Nob Nation
- RTÉ Supporting the Nobs
- Genre: Satirical comedy^{[citation needed]}
- Running time: 3-5mins
- Country of origin: Ireland
- Language: English
- Home station: RTÉ 2fm
- Starring: Oliver Callan
- Announcer: Gerry Ryan
- Original release: November 2006 – present
- Website: rte.ie/2fm/nobnation/ www.nobnation.com
- Podcast: rte.ie/radio1/podcast/podcast_nobnation.xml

= Nob Nation =

Nob Nation is the title of a series of topical comedy pieces broadcast since November 2006 on two national radio stations in Ireland, RTÉ 2fm and RTÉ Radio 1. The programmes are broadcast Monday through Saturday each week. Nob Nation is written and produced by Oliver Callan.

The series features almost 100 characters, including BIFFO, Dame Enda, Garret FitzGerald, and others based on people from Irish and international public life involved in politics, sport and entertainment. All voice acting is performed by Callan. Two CDs of Nob Nation sketches have been released, in 2007 and a follow-up in 2008.

In 2011, RTÉ paid defamation damages to an 84-year-old gentleman after Nob Nation inaccurately claimed he was running a brothel.

==Background==
Originally broadcast on The Derek Mooney Show on RTÉ Radio 1 and subsequently on the 2fm Breakfast Show, the sketches were moved to just after the 10:00 news on The Gerry Ryan Show on RTÉ 2fm in January 2007. Nob Nation was then repeated at night on Damien Farrelly's The Frequency on 2FM. One comedy sketch was selected and was featured on Playback on Radio One on Saturday mornings and on The Saturday Show on 2fm on Saturday afternoons. It has also featured on Ireland's most popular radio show, Morning Ireland, on RTÉ Radio 1.

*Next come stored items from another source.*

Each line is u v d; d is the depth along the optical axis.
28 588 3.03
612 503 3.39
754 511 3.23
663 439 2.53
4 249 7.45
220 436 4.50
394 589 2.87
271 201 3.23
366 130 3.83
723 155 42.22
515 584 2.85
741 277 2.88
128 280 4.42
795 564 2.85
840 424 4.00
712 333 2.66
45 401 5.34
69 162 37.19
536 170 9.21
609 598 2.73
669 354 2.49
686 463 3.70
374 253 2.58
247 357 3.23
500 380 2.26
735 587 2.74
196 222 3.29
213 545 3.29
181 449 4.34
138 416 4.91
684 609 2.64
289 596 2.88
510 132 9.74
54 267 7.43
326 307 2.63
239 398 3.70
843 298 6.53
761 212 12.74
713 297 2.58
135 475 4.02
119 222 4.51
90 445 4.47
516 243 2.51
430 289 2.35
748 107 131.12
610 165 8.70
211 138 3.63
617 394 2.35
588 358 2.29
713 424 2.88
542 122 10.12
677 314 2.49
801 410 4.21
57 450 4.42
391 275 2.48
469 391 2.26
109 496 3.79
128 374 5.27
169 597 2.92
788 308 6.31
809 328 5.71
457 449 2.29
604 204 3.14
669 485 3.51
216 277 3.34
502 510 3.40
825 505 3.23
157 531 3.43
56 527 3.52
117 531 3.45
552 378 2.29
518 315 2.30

Nob Nation was reported in the Sunday Independent on 20 January 2008 as being Ireland's most popular podcast of the previous year, with figures showing a total of 736,711 downloads on RTÉ.ie between April and December 2007. Nob Nation also features prominently on the iTunes free podcast chart. Following a number of complaints about Callan's portrayal of Taoiseach Brian Cowen "swaying and snorting in booze-filled sing-songs about his difficulties in office", the popularity of the slot has "simply exploded" according to RTÉ, with over 250,000 hits each month and making up almost a third of all downloads from RTÉ.ie.

In January 2009, Nob Nation satirised the RTÉ staff pay cut controversy by suggesting Gerry Ryan would try to get out of taking a pay cut by broadcasting for longer but without charging extra for it and that Pat Kenny would contribute to the economy by doing a nixer for free in the RTÉ canteen – to the dismay of all who preferred their full Irish breakfast to the delicacies favoured by the Kenny palate.

==CD releases==
The first Nob Nation CD, containing twenty sketches, was released in Ireland on 2 November 2007. Those parodied on the compilation include politicians Bertie Ahern and Enda Kenny, former Republic of Ireland national football team manager Steve Staunton, broadcaster Gay Byrne and newsreaders Bryan Dobson and Colm Murray. The album reached number 5 on the Irish Albums Chart on 9 November 2007, according to IRMA, the official chart tracking body in Ireland.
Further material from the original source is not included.